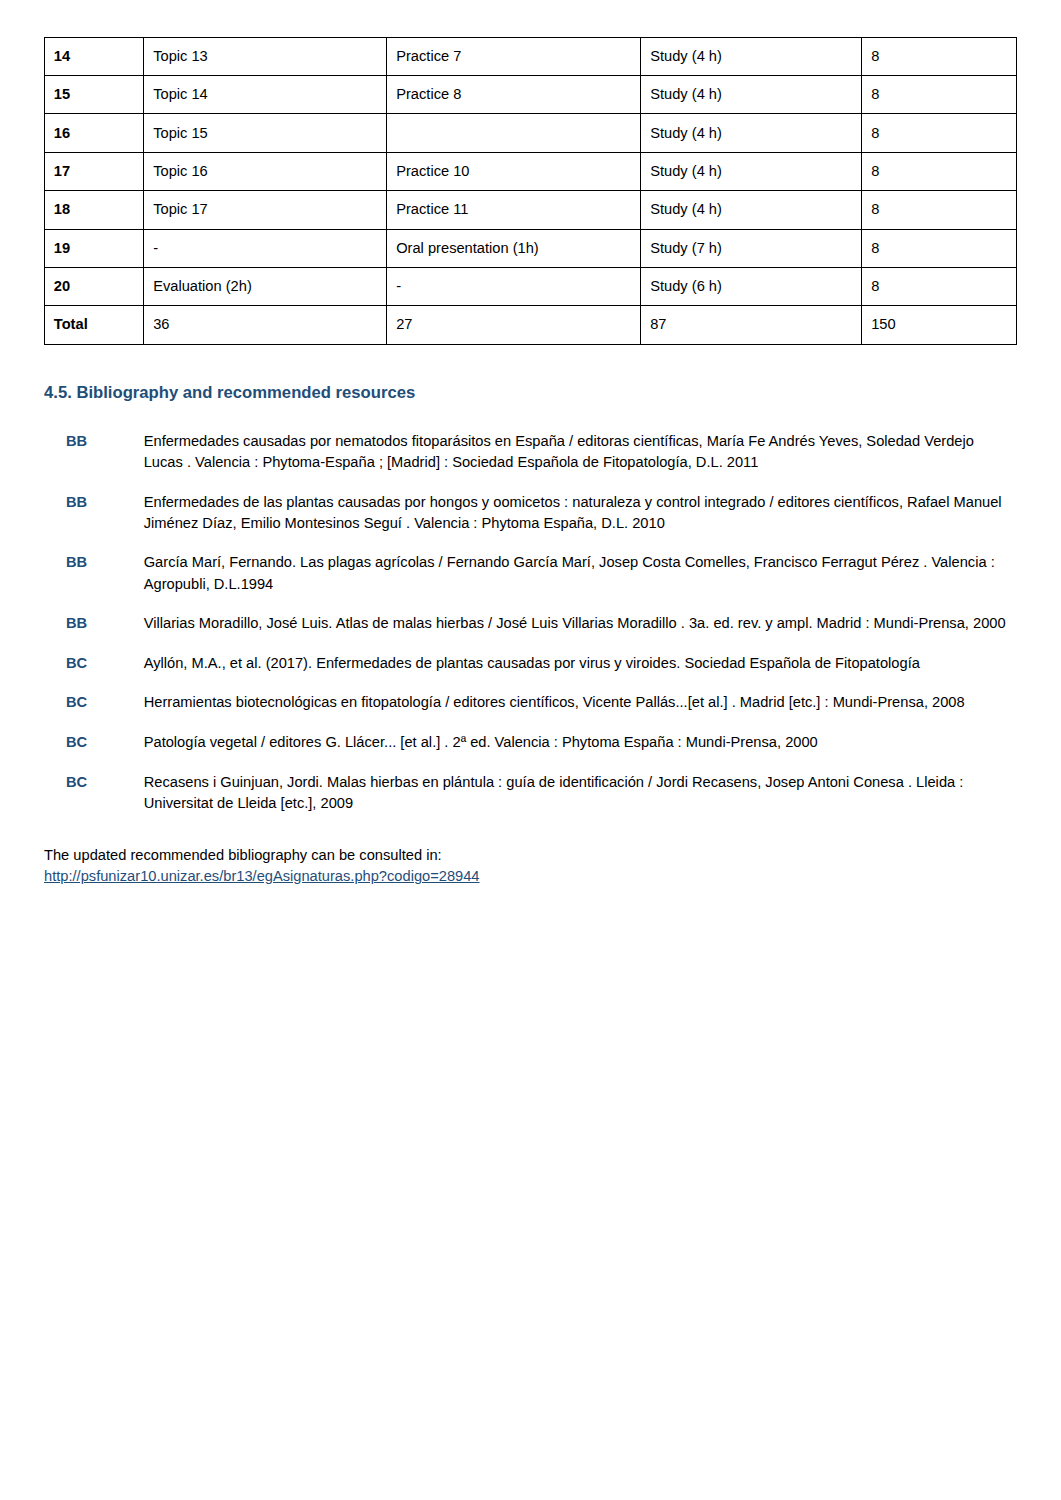| 14 | Topic 13 | Practice 7 | Study (4 h) | 8 |
| 15 | Topic 14 | Practice 8 | Study (4 h) | 8 |
| 16 | Topic 15 | | Study (4 h) | 8 |
| 17 | Topic 16 | Practice 10 | Study (4 h) | 8 |
| 18 | Topic 17 | Practice 11 | Study (4 h) | 8 |
| 19 | - | Oral presentation (1h) | Study (7 h) | 8 |
| 20 | Evaluation (2h) | - | Study (6 h) | 8 |
| Total | 36 | 27 | 87 | 150 |
4.5. Bibliography and recommended resources
| BB | Enfermedades causadas por nematodos fitoparásitos en España / editoras científicas, María Fe Andrés Yeves, Soledad Verdejo Lucas . Valencia : Phytoma-España ; [Madrid] : Sociedad Española de Fitopatología, D.L. 2011 |
| BB | Enfermedades de las plantas causadas por hongos y oomicetos : naturaleza y control integrado / editores científicos, Rafael Manuel Jiménez Díaz, Emilio Montesinos Seguí . Valencia : Phytoma España, D.L. 2010 |
| BB | García Marí, Fernando. Las plagas agrícolas / Fernando García Marí, Josep Costa Comelles, Francisco Ferragut Pérez . Valencia : Agropubli, D.L.1994 |
| BB | Villarias Moradillo, José Luis. Atlas de malas hierbas / José Luis Villarias Moradillo . 3a. ed. rev. y ampl. Madrid : Mundi-Prensa, 2000 |
| BC | Ayllón, M.A., et al. (2017). Enfermedades de plantas causadas por virus y viroides. Sociedad Española de Fitopatología |
| BC | Herramientas biotecnológicas en fitopatología / editores científicos, Vicente Pallás...[et al.] . Madrid [etc.] : Mundi-Prensa, 2008 |
| BC | Patología vegetal / editores G. Llácer... [et al.] . 2ª ed. Valencia : Phytoma España : Mundi-Prensa, 2000 |
| BC | Recasens i Guinjuan, Jordi. Malas hierbas en plántula : guía de identificación / Jordi Recasens, Josep Antoni Conesa . Lleida : Universitat de Lleida [etc.], 2009 |
The updated recommended bibliography can be consulted in:
http://psfunizar10.unizar.es/br13/egAsignaturas.php?codigo=28944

EXERCISE INSTRUCTIONS ::
Apart from its pictures, the data is to be repeated exactly.

SOLUTION TO THE PROBLEM ::
| 14 | Topic 13 | Practice 7 | Study (4 h) | 8 |
| 15 | Topic 14 | Practice 8 | Study (4 h) | 8 |
| 16 | Topic 15 | | Study (4 h) | 8 |
| 17 | Topic 16 | Practice 10 | Study (4 h) | 8 |
| 18 | Topic 17 | Practice 11 | Study (4 h) | 8 |
| 19 | - | Oral presentation (1h) | Study (7 h) | 8 |
| 20 | Evaluation (2h) | - | Study (6 h) | 8 |
| Total | 36 | 27 | 87 | 150 |
4.5. Bibliography and recommended resources
| BB | Enfermedades causadas por nematodos fitoparásitos en España / editoras científicas, María Fe Andrés Yeves, Soledad Verdejo Lucas . Valencia : Phytoma-España ; [Madrid] : Sociedad Española de Fitopatología, D.L. 2011 |
| BB | Enfermedades de las plantas causadas por hongos y oomicetos : naturaleza y control integrado / editores científicos, Rafael Manuel Jiménez Díaz, Emilio Montesinos Seguí . Valencia : Phytoma España, D.L. 2010 |
| BB | García Marí, Fernando. Las plagas agrícolas / Fernando García Marí, Josep Costa Comelles, Francisco Ferragut Pérez . Valencia : Agropubli, D.L.1994 |
| BB | Villarias Moradillo, José Luis. Atlas de malas hierbas / José Luis Villarias Moradillo . 3a. ed. rev. y ampl. Madrid : Mundi-Prensa, 2000 |
| BC | Ayllón, M.A., et al. (2017). Enfermedades de plantas causadas por virus y viroides. Sociedad Española de Fitopatología |
| BC | Herramientas biotecnológicas en fitopatología / editores científicos, Vicente Pallás...[et al.] . Madrid [etc.] : Mundi-Prensa, 2008 |
| BC | Patología vegetal / editores G. Llácer... [et al.] . 2ª ed. Valencia : Phytoma España : Mundi-Prensa, 2000 |
| BC | Recasens i Guinjuan, Jordi. Malas hierbas en plántula : guía de identificación / Jordi Recasens, Josep Antoni Conesa . Lleida : Universitat de Lleida [etc.], 2009 |
The updated recommended bibliography can be consulted in:
http://psfunizar10.unizar.es/br13/egAsignaturas.php?codigo=28944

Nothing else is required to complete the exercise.